Soundtrack for the Cheerfully Bereaved

I would have been ok talking to the Rotary Club President about joining up had Neil Young’s “Harvest Moon” not come on the restaurant’s sound system. We were meeting over breakfast to discuss my becoming a Rotarian. He was discussing the Club’s margarita booth at the local Art & Wind Festival (that just sounds wrong), when on came Neil Young singing one of “our” songs, George’s and mine and our 32 years together. (My husband died of cancer in 2013 ).

A few songs later, we got “Born to Be Wild” by Steppenwolf, not a terribly romantic song, but one George had karaoked at Benihana’s. George had this really powerful singing voice. He could do a great John Fogerty. So, I’m listening to a discussion of the Club’s projects and wondering, why am I doing this? On yeah, I’m joining Rotary so I can feel like I’m contributing to society. And to have contacts for when I need to resurrect my legal career. Except that, after eleven years of practice, I hated being a lawyer.

Will I always feel sad when I hear Neil Young? Or the Cars’ first album? And wouldn’t things be better if I could stop playing Steely Dan’s “Ricky Don’t Lose That Number” over and over again in my car. I probably start crying when I drive home from evening yoga because I play Counting Crows’ “Goodnight Elizabeth.”

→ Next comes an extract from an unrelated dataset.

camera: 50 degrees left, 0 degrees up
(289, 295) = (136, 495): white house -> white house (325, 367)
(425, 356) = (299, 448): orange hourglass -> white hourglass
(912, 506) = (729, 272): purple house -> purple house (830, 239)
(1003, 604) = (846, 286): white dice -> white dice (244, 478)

I drive George’s two cars: hard to forget him then. I wish I could have kept my old sports car (three were too much), it was truly minimalist with a simple dashboard. Instead I’ve got George’s Volkswagon R32, a VW Golf on steroids with special performance innards.

His Porsche Carrera is stunning, but it has way too many controls for my mechanical inability. I flipped on the “Sport” switch one time by mistake and the thing came alive. It seemed to think I had wronged it. Why do I have cars with sport settings I will never use?

The VW’s cd changer is precious because two of its five CDs are ones that George loaded. These have great sentimental value even though they’re the soundtrack to “The Rocky Horror Picture Show” and the Vapors’ first album including the hit single, “Turning Japanese.”

I recently changed the voicemail message on the landline from George’s old recording to my voice, but I can’t eject those CD’s by myself. And now I’m stuck with “The Rocky Horror Picture Show.” It really sucks to cry every time you forget which cd is in slot number four and on comes “The Time Warp.” It’s just a jump to the left and then a step to the right, live in the past, and pull your knees in tight….

I did better playing early Van Halen or AC/DC in the Porsche. That car needs mindless adolescent bravado music. But Van Halen was the first concert George and I ever saw together, when I was a high school senior and Dave Lee Roth was sexy evil, not yet a caricature of someone’s debauched uncle. Oh, and George did a mean Bon Scott. So that doesn’t work.

When George first died, I’d sit on this cushion in my living room and listen to “Sticky Fingers” by the Rolling Stones on vinyl. Nothing in the room felt like mine except the music. Listen to “Sway” then “Wild Horses” and your heart will break.

“Men without Hats’ makes me cry because George and I saw them at the Sausalito Art Festival in September 2011 and we both rocked out like dorks next to the stage. In fact, all our CDs hold memories for me so they should probably be off limits. The new music I’ve purchased since he died doesn’t help because it’s all folk rocky and sad. I listened to Joni Mitchell’s “Court and Spark” when I started dating and felt far too old to be a de facto teenager.

I torture myself listening to “Goodnight Elizabeth” by Counting Crows while driving home after dinner with friends. Afterwards, I graduate to the hard stuff, “Ballad in Urgency” by the Black Crows.

What do you do when love ends? I listen to “Hotel California” by the Eagles, on heavy grade vinyl, over and over again on George’s audiophile turntable, another toy which keeps some part of him with me. Finally, I go for the real agony, Crosby Stills and Nash’s first album. I put the needle down to start “Helplessly Hoping.” For us music freaks can salvation only been found in listening to the Stones’ “Hear me Knocking” on an original pressing?